The use of marijuana for medical reasons in general, he said, "is the
subject of some appellate cases ... litigated by the Department of Justice
in Washington, D.C. I haven't dealt with this issue at all."

John Anderson, head of the narcotics enforcement team at the Orange County
district attorney's office, said the use of medicinal cannabis in the
county is handled on a case-by-case basis. "The guidelines are spelled out
quite vaguely," he said. "It's very complex; the biggest problem in
California from top to bottom is that our law is inconsistent with federal
law. In all honesty, in the last several years we've seen only a handful of
these cases. Orange County doesn't appear to be a bastion of medical
marijuana use."

And a spokesman for the federal Drug Enforcement Administration in San
Francisco, while acknowledging a doctor's legal right to recommend cannabis
to patients, said his agency doesn't condone it. "We do not recognize the
term 'medical marijuana,' " Richard Meyer said. "Marijuana is not a
medicine at all."

Though the DEA doesn't go after doctors just for making recommendations,
Meyer said, "the way federal law now stands, it is illegal to possess,
cultivate or distribute marijuana, regardless of the amount, and regardless
of the intended purposes. This is the first time in our history that a
substance has become a medicine by popular vote. We believe that the
marijuana lobby has deceived the public in California, big time. Our
mission is not to go after users, but ... distributors."

That's why Denney and Sullivan carefully avoid telling patients anything
about where to get their marijuana. Most, Denney said, get it in one of
three ways: They buy it on the street, grow it themselves or obtain it from
one of several medical "cannabis clubs" whose legality is in dispute.

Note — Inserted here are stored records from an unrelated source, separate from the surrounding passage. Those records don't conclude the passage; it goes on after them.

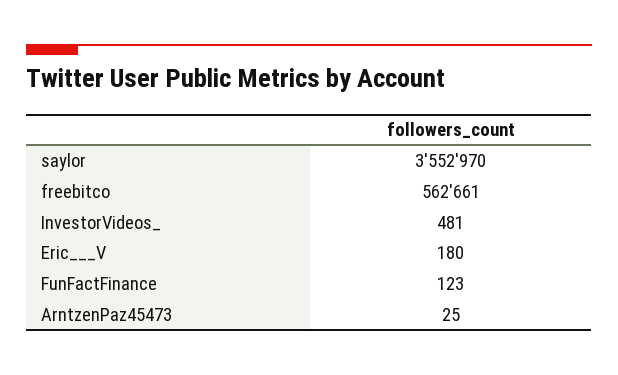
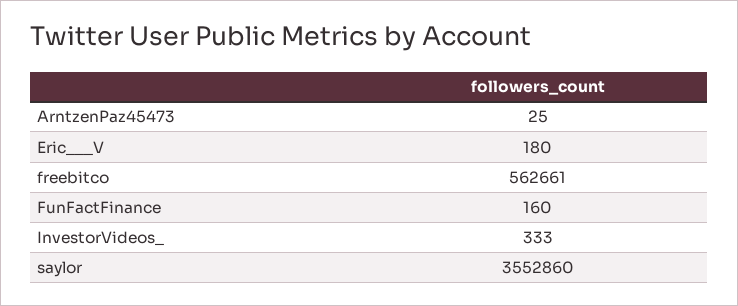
  {
-   "saylor": 3552970,
+   "saylor": 3552860,
    "freebitco": 562661,
-   "InvestorVideos_": 481,
+   "InvestorVideos_": 333,
    "Eric___V": 180,
-   "FunFactFinance": 123,
+   "FunFactFinance": 160,
    "ArntzenPaz45473": 25
  }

Opening day of the doctors' new Orange County practice resembled something
of a reunion of activists involved in the issue.

"I came to congratulate them and tell them how wonderful it is that they
are taking this on," said Anna T. Boyce, a retired nurse from Mission Viejo
who said she had helped write Proposition 215. "This is the only clinic of
its kind in Southern California, and I don't feel the hostile atmosphere
that we had even two years ago. People are finally beginning to realize
that it's not a harmful drug."

Edward Feldkamp, 63, of Lake Forest said he'd also come to lend his
support. The survivor of a 1982 surgery for cancer of the saliva gland, he
smokes cannabis several times daily to fight off the pain. "I tried yoga
and meditation," he said, "and then I discovered how effective marijuana
was -- it's the only thing that works."

Like other patients, Feldkamp has had to travel long distances to renew the
official physician's recommendation that expires after one year. From now
on, he'll just have to drive a few miles. "I think it's wonderful," he said
of the new practice in town. "It takes a brave doctor in this day and age
to put his patients first."

Five patients showed up on the first day, none flinching at the $200 fee
for an initial consultation. The doctors believe they will be the first
among many. "I don't mind sticking my neck out," Denney said, adding that
"politics is the 400-pound gorilla. I'm flying by the seat of my pants."

Why, then, is he willing to do it?

"It's the right thing to do," the doctor said.